As you’re thinking about this, consider your own personal limitations. Your parents may require help with personal care tasks, such as dressing and bathing. Be honest with yourself about whether you are comfortable performing these tasks and, if not, either consider an alternative arrangement or seek the help of someone who can do for your parents what you cannot.
What Modifications Does Your Home Need To Make It Comfortable and Accessible
For your senior parents to have adequate space and privacy, you may have to renovate your home or build additional space for it. If your parents have mobility concerns or have a condition that could cause them in the future, you may have to make modifications to your home to make it more accessible.
What Are the Financial Aspects of Providing Elderly Care
Many family caregivers consider moving a parent into their home in the interest of saving money on long-term care. However, there are out-of-pocket costs involved in caregiving even beyond modifications to your home that can run to thousands of dollars per year. Whether you can afford these expenses should factor into your decision. Consider whether your parents can or should contribute to household finances and, if so, how much.
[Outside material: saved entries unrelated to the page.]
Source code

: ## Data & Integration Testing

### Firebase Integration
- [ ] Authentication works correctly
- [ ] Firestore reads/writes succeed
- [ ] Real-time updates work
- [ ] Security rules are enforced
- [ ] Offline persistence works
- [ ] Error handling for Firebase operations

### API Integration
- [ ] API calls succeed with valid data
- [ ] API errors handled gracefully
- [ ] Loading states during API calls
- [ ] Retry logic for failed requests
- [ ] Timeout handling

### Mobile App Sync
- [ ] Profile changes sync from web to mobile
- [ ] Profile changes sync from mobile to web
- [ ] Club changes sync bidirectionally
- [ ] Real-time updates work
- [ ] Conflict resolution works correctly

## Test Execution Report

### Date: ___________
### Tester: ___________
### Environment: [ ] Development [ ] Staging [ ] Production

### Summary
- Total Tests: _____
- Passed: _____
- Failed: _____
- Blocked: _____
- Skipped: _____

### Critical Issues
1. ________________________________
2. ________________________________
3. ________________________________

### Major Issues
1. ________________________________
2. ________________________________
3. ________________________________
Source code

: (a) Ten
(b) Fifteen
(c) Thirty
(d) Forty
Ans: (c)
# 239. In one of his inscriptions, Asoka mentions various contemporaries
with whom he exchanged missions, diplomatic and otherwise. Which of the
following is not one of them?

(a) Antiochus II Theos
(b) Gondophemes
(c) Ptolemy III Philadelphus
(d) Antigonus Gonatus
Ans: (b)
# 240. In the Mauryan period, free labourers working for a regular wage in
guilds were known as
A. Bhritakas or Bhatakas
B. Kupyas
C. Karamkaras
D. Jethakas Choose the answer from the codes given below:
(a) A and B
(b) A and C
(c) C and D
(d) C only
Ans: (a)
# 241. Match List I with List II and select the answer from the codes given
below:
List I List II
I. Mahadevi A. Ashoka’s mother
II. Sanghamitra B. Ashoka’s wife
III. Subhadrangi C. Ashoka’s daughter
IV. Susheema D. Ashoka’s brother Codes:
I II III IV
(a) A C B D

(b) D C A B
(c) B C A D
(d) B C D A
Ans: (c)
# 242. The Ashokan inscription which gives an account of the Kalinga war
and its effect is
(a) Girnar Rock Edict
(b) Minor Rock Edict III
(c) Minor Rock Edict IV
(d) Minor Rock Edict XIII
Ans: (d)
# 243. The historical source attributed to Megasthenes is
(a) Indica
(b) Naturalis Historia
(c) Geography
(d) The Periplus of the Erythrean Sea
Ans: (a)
There may be resources available to help you offset the cost of caregiving. There are federal programs that pay caregivers for providing for family members, and some states may offer additional programs. You may also be able to take advantage of deductions on your income taxes.
Moving your parents into your home may be the best solution when their needs are minimal, and you have lots of support. If multigenerational living is not ideal for your family, assisted living may be a better option for your parents.